Bonjour,
Si Jean Cavaillès fut l'un des plus brillants esprits de son temps à s'engager dans la Résistance au nazisme et au régime de Pétain, ce qui le différencie de la plupart de ses collègues intellectuels (Brossolette est une autre exception), c'est l'affirmation d'une volonté d'en découdre physiquement avec l'occupant.
Chaque mouvement avait ses "phosphorants" qui planchaient sur des projets de nouvelle constitution pour l'après-Libération ou assuraient la ligne éditoriale des différents journaux et feuilles clandestines.
Très tôt, Jean Cavaillès voulut s'échapper du rôle dévolu aux chercheurs pour se lancer dans l'action sur le terrain.
Cette attitude atypique n'alla pas sans frictions avec les chefs de Libération-Nord qui avaient encore une vision réductrice du rôle de chaque militant engagé dans le combat résistant. Qu'un des plus talentueux philosophes et mathématiciens d'avant-guerre se mette à organiser des sabotages dans la région Nord suscita des interrogations et des critiques. En gros, Cavaillès reprochait aux autres cadres de Libération-Nord, Henri Ribière et Christian Pineau en tête, de se perdre dans des considérations et des querelles politiciennes qu'il estimait quelques fois un peu vaines en temps de guerre... Il fit le voyage de Londres pour défendre sa conception de la lutte. Il obtint gain de cause, Alya Aglan nous apprend qu'au début 1943, Jean Cavaillès est reconnu par le BCRA comme le chef de Libération-Nord tout en dirigeant le réseau "Cohors". Il est confirmé comme responsable de l'organisation des missions spéciales du mouvement. (recherches d'informations et de renseignements ET sabotages d'installations allemandes.
Mais Pineau ne s'avouait pas battu. Il affirma à Jean Moulin vouloir reprendre la tête de Libé-Nord.
Cavaillès se retrouvait soutenu par Londres mais isolé dans son propre mouvement puisque le Comité directeur de Libé-Nord se désolidarisa de son action.

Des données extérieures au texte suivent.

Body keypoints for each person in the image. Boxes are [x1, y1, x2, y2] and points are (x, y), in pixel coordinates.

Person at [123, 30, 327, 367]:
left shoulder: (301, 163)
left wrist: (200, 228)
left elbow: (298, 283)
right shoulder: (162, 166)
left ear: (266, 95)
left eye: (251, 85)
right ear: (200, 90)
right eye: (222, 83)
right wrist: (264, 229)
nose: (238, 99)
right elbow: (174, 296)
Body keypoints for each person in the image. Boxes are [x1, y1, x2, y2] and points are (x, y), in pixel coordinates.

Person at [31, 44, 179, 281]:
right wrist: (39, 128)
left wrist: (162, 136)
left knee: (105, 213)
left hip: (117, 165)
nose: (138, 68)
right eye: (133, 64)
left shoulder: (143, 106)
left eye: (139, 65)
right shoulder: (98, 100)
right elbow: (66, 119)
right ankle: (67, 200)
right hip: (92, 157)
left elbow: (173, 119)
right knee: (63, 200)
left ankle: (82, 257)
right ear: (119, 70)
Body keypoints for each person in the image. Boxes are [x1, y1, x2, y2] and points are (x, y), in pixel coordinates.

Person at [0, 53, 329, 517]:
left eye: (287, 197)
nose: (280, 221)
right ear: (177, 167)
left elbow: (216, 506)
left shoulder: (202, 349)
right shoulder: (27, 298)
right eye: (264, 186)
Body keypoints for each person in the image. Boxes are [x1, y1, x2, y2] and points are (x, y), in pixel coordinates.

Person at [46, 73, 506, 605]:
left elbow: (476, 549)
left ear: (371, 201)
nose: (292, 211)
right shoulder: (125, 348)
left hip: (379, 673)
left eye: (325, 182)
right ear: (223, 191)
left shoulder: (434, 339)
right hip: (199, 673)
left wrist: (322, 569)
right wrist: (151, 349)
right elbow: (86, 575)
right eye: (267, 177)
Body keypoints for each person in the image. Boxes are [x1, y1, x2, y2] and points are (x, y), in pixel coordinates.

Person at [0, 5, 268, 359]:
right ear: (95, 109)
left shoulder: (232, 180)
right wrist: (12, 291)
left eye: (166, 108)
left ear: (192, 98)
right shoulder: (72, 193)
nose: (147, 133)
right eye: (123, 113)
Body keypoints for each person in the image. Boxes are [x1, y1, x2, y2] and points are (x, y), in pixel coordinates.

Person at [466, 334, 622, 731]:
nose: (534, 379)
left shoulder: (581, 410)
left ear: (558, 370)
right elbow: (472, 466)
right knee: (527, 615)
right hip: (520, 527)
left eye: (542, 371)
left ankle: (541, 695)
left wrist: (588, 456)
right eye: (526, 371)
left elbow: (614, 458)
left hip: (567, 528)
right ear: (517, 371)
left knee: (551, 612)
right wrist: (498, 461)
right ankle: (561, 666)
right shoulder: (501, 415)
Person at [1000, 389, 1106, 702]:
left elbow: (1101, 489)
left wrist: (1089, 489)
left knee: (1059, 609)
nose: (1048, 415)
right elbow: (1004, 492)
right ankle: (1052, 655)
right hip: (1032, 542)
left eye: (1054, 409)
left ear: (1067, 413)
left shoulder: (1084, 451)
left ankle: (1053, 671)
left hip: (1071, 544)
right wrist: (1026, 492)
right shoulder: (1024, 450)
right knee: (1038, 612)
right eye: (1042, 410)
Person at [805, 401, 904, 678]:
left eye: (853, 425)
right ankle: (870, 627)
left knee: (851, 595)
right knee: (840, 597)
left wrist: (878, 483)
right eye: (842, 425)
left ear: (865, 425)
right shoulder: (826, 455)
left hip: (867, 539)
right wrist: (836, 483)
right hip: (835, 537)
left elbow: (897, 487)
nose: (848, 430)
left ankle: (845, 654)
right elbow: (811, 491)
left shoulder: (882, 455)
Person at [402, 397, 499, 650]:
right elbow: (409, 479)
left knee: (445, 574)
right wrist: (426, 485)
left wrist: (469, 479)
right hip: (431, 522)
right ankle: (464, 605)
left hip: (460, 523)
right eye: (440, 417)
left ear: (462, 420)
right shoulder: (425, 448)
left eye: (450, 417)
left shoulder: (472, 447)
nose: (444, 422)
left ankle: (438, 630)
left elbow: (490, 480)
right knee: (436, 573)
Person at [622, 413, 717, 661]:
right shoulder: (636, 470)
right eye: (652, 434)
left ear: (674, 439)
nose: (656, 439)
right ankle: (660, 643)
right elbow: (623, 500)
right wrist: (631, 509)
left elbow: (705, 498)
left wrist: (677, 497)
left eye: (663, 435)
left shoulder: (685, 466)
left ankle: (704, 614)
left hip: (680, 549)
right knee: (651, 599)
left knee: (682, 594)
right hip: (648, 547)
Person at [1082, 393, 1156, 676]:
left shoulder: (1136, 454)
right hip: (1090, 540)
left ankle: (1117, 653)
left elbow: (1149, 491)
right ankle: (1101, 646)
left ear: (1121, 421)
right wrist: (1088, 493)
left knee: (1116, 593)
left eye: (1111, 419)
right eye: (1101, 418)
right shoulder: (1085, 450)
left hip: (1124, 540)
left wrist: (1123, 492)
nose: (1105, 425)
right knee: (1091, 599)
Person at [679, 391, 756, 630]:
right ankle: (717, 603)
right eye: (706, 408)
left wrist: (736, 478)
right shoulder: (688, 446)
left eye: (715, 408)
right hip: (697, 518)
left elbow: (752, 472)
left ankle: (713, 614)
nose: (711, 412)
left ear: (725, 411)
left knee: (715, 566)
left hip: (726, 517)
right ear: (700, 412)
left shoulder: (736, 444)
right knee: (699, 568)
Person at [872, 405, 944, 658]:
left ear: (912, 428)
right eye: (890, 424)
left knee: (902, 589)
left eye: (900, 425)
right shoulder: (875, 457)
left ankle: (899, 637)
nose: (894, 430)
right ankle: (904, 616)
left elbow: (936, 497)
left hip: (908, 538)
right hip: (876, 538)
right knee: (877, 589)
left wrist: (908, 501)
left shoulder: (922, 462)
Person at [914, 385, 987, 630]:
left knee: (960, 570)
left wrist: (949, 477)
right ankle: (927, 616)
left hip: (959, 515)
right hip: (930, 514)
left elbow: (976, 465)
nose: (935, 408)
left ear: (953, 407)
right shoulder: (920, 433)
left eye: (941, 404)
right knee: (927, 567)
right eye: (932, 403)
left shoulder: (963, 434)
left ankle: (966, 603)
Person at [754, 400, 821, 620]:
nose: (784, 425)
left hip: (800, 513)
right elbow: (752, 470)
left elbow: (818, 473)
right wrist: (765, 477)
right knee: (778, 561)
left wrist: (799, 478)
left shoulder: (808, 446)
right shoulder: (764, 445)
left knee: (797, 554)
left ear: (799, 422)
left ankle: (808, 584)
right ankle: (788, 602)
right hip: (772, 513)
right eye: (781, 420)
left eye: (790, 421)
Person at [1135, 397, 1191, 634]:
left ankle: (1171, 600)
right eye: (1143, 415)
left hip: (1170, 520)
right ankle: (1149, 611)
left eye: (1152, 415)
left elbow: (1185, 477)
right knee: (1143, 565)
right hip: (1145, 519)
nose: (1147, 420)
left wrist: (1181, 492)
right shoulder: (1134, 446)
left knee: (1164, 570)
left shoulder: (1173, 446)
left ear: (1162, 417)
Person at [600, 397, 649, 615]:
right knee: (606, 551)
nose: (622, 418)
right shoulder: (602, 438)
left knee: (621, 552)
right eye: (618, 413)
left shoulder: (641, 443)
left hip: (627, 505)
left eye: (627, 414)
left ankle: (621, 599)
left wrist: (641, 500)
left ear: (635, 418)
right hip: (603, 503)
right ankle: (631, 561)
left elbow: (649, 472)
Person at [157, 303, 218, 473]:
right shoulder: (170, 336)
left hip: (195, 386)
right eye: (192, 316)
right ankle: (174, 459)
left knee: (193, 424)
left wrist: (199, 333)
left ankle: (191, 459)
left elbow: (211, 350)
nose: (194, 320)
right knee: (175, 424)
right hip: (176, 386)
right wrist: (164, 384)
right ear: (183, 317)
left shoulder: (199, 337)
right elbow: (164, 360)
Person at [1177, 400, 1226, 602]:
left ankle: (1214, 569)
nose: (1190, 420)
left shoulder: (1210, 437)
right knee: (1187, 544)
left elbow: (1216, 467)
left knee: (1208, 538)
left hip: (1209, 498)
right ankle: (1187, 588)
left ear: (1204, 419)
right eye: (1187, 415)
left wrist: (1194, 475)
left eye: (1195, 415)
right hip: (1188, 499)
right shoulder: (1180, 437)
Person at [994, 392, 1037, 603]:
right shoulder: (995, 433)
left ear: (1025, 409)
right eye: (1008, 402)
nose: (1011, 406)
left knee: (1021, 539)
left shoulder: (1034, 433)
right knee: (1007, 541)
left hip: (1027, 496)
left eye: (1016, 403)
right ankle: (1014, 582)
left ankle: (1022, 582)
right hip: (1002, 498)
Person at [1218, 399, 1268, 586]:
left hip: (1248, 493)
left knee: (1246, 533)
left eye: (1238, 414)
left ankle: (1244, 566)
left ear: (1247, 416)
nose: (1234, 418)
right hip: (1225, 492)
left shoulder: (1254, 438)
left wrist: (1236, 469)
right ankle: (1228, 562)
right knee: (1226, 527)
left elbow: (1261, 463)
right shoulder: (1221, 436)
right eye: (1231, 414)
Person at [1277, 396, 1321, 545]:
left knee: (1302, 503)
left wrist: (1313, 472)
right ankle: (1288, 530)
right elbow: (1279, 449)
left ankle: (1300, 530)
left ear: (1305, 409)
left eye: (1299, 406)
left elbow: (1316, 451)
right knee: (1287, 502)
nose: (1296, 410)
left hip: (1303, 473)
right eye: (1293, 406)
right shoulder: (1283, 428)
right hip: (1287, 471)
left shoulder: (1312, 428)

Libé-Nord est très en retard par rapport aux autres mouvements pour l'organisation et la préparation du volet paramilitaire; la mission Passy-Brossolette ("Arquebuse-Brumaire") de mars et avril 1943 ne put que le constater. Jean Cavaillès va se charger de rattraper le retard dû aux choix de cadres comme Pineau. Jean Cavaillès est seul face à la lourdeur du mode de fonctionnement du Comité directeur formé de syndicalistes chrétiens, de socialistes que le bouillonnant mathématicien traite de confus, brouillons, vieux et aussi de vieux débris !
La rupture est alors inévitable : pour Alya Aglan, Jean Cavaillès estime "Début 1943, le temps venu pour lui de passer à une troisième phase d'affrontement direct avec l'ennemi. Cavaillès se démarque de plus en plus nettement de l'activité politique, qu'il juge sans doute à la fois prématurée et dépassée. C'est son amie Lucie Aubrac qui "lui fait rencontrer un lieutenant colonel de réserve épatant chef de l'AI (action immédiate). Ce lieutenant colonel (...), ancien de la guerre d'Espagne n'est autre que Louis Forcinal, qui constitue les groupes de renseignements et de sabpoages pour "Cohors" dans l'Eure."
Et Aglan d'ajouter un peu plus loin :
"La conception syndicaliste du combat et celle de Cavaillès et de ses amis se révèle alors incompatibles. Mais il est important de souligner que ces oppositions farouches sont structurelles, même si elles s'incarnent dans des rivalités, voire des ruptures entre des hommes (...) Pour résumer, il faudrait dire : à chacun sa résistance." (p.129)
Jean Cavaillès se trouve en plein accord avec la ligne ordonnée par De Gaulle concernant une résistance intérieure qu'il veut avant tout militaire. Le chef de "Cohors" peut alors affirmer qu'il est sur la même longueur d'ondes que Rex-Moulin.
Il prit part en personne à certaines opérations de sabotage, démontrant son besoin d'action et exprimant aussi la fascination qu'exerçait la lutte paramilitaire sur un intellectuel en rupture de palabres.